The court’s view in the cases before it was that the authorities in question were not under any statutory obligation to maintain or use their properties in a particular way or carry out any specific activities on their own land. Therefore, whilst it might make more difficult for the land to be dedicated as a TVG, it did not make it impossible to continue to maintain their public functions as authorities. Indeed, the Court of Appeal believed it did not have any material effect on those statutory functions.
The authorities concerned did not agree and the unsuccessful parties (Lancashire County Council and in the Surrey case NHS Property Services Ltd) appealed to the Supreme Court.
The Supreme Court as is their wont has restored some sanity to this area of the law whilst admitting that it had become one of the hardest fought and least clear areas of property law in recent years.
The Supreme Court’s decision
The public interest expressed in numerous statutory powers, which are simply not mentioned in the Commons Act 2006, had to be grappled with in the case before the Supreme Court. The Supreme Court made the important distinction between land “acquired” for the purposes of a statutory function and land “imposed” with a particular function (or “appropriated” for a particular purpose as it would be expressed in local government law).
The public duties on the respective authorities were clear: Lancashire had a duty to safeguard the children under its care and promote their education. The health authority, through its property services company in the Surrey case, acquired and held the land in question for an NHS trust. As such it was responsible for providing healthcare within the area. Consequently, the registration as a TVG in each case, had the effect of sterilising the land for all time, subject to a rectification application. This meant that neither area of land could be utilised at any time for the intended purpose.
Neither Lords Carnwath, Sales or Lady Black believed the Commons Act 2006 had been intended to frustrate the important public purposes for which land was acquired whether or not it had been allocated for a specific purpose. In their view statutory incompatibility did not really centre on the use to which the land was to be put but on the purpose for which it was acquired. This had the advantage of certainty and avoided the need for practical enquiry into the effects of acquisition when it was not required.

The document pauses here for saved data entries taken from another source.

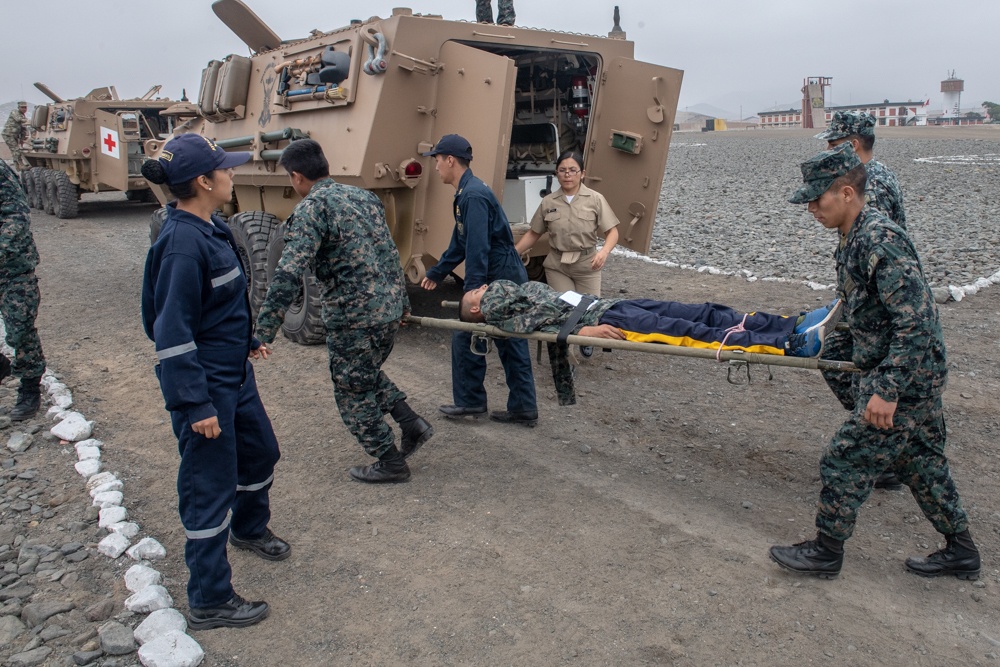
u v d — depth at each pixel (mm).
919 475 3197
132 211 16391
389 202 6008
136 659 2934
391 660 2906
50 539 3783
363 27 5605
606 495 4059
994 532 3637
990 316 7012
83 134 14492
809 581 3293
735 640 2951
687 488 4137
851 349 3885
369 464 4465
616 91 6547
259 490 3475
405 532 3760
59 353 6676
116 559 3605
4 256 4840
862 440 3049
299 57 6574
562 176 5527
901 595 3209
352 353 3904
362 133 5672
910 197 14102
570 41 6266
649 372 5953
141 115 15359
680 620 3068
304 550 3639
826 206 3055
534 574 3385
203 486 3010
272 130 6875
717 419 5043
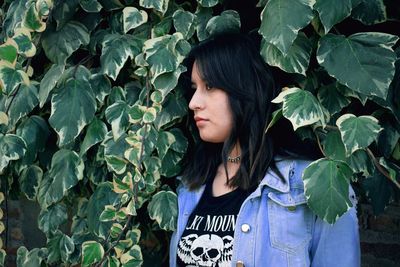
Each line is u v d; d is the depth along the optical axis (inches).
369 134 45.5
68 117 52.4
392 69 46.4
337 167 45.2
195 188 54.4
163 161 55.6
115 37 54.2
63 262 57.2
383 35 47.7
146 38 56.4
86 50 58.8
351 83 46.5
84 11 55.6
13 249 103.9
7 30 56.5
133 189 50.3
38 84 56.4
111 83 57.8
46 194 56.6
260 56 51.6
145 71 53.1
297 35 49.6
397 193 57.2
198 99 51.2
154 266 62.4
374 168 51.8
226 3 56.9
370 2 50.9
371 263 84.0
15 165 58.4
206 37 54.5
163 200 54.4
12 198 66.2
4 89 51.0
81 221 58.3
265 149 50.6
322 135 51.3
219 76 50.1
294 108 46.0
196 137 56.2
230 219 50.8
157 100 51.8
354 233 49.2
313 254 49.9
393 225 82.5
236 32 52.9
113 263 51.8
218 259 50.0
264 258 48.7
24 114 54.7
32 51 51.9
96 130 54.5
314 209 44.3
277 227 48.7
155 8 52.4
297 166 50.5
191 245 51.8
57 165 54.9
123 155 52.7
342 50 47.7
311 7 46.3
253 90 50.8
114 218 50.9
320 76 53.7
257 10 57.9
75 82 53.9
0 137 53.6
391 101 51.7
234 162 53.0
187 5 57.7
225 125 51.1
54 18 53.6
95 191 55.5
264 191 50.1
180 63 53.0
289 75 54.7
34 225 102.3
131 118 51.3
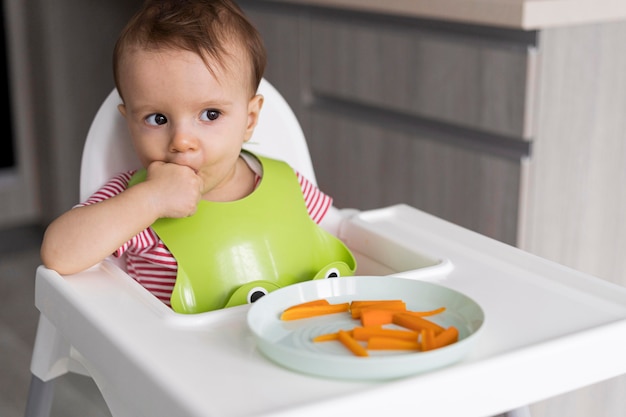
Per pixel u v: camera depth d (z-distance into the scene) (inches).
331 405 19.2
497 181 55.8
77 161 90.8
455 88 57.2
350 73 65.5
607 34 54.4
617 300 25.8
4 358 66.9
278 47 71.6
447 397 20.5
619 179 58.4
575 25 52.7
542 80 52.4
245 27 31.9
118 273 28.3
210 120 30.6
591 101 55.0
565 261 57.4
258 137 38.8
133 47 29.9
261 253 32.3
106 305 25.5
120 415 27.0
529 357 21.9
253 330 21.9
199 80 29.5
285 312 24.0
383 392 19.7
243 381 20.5
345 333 22.5
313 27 67.9
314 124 70.1
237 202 32.9
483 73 55.0
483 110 55.6
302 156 39.4
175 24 29.8
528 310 25.1
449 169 59.3
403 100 61.5
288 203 34.0
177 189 29.5
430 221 34.6
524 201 54.3
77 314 25.4
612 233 59.3
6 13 89.9
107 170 35.6
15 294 78.7
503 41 54.0
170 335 23.3
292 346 22.4
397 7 58.0
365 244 33.9
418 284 25.5
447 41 57.2
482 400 21.2
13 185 94.4
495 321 24.2
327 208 36.3
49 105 88.6
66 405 57.9
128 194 29.0
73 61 87.9
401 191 63.5
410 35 59.8
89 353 24.6
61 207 91.3
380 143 64.5
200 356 21.9
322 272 31.5
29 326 72.4
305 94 70.6
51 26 85.7
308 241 33.7
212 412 19.0
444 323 23.6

Lord Wilson expressed a minority view that Lord Carnwath’s “consolidation” of the law went further than merely interpreting it. He believed that interpreting the legislation in the way proposed by Lord Carnwath was too wide. As interpreted by Lord Carnwath statutory incompatibility was, in reality, not an exception but really a rule similar to a statutory rule.
Lady Arden also believed the test could be more subtly calibrated to the land in question by asking whether the land in question is likely to be reasonably required for future use pursuant to the relevant statutory power.
Why the case is important
- The Supreme Court has not only reinstated the position as previously understood by practitioners and “consolidated the law”, as Lord Carnwath believed they were doing, but has actually interpreted the law widely for the benefit of all public authorities. This is effectively judicial legislation to stem the large amount of litigation over the extent of the Commons Act 2006 in recent years.

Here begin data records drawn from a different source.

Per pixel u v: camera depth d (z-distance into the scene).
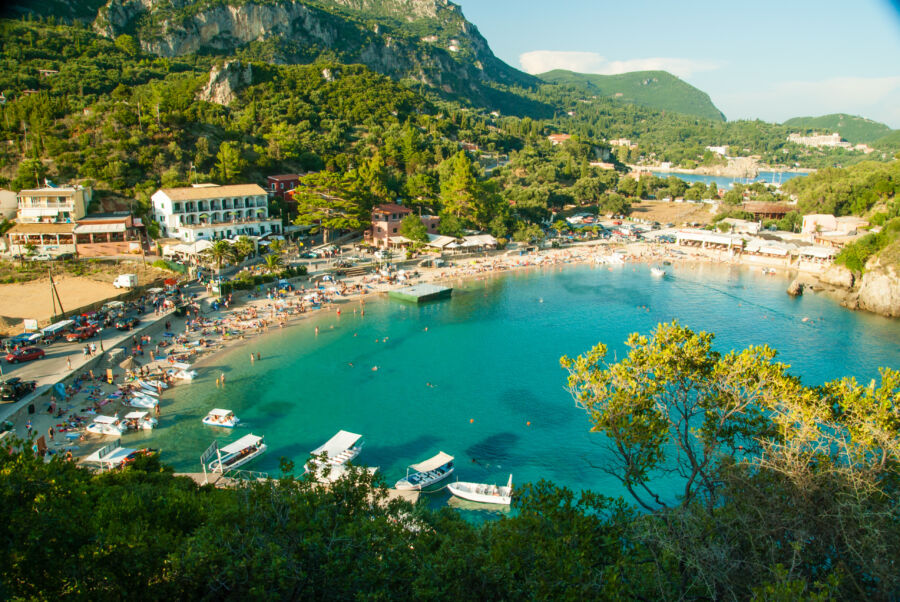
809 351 96.38
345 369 85.38
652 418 35.00
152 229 132.25
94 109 164.50
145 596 22.53
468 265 153.38
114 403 69.81
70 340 81.69
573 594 22.44
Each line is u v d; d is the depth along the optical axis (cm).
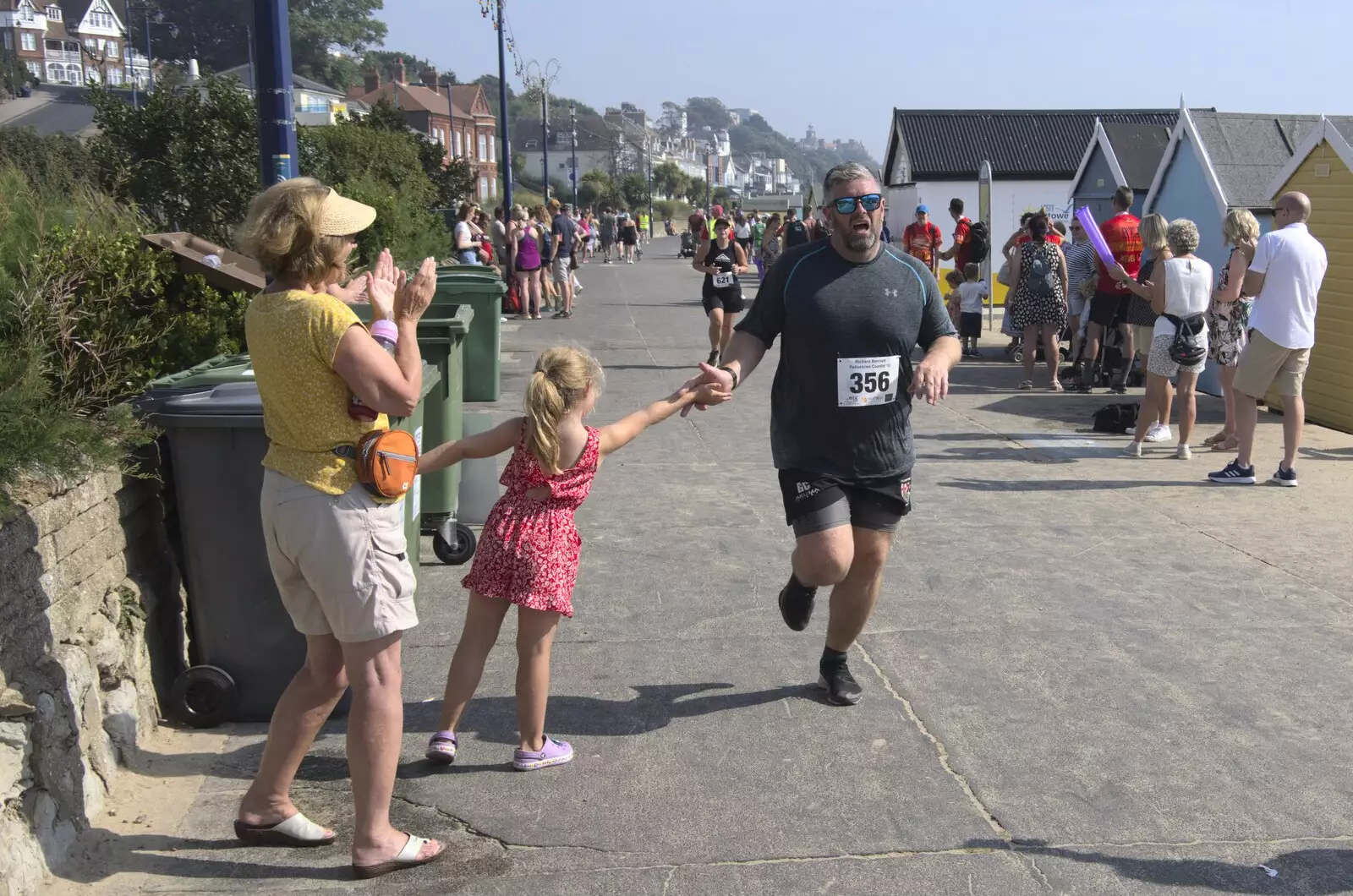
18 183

- The practical effect of the case is to largely ring fence public authority land from hostile TVG applications. Therefore, clients acting for public authorities, in the widest sense of the word, including councils, may breathe a sigh of relief.

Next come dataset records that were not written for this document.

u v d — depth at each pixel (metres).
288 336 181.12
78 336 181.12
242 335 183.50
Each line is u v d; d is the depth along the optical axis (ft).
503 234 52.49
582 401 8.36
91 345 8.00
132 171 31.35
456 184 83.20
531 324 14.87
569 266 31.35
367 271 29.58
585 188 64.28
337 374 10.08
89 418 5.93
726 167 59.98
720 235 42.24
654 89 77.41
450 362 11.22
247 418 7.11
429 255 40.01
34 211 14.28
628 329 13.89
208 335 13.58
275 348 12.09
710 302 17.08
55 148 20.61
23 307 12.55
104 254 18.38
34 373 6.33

However, the 2006 Act does not envisage a blanket exemption for public authorities and later legislation which has given Parliament an opportunity to fill the gap, such as the Growth and Infrastructure Act 2013, has not done so. Therefore, the area of statutory incompatibility cannot be regarded as finally decided by the case-still less does this mean the end of TVG litigation. Many times, that has been predicted but many times the prediction has proved wrong!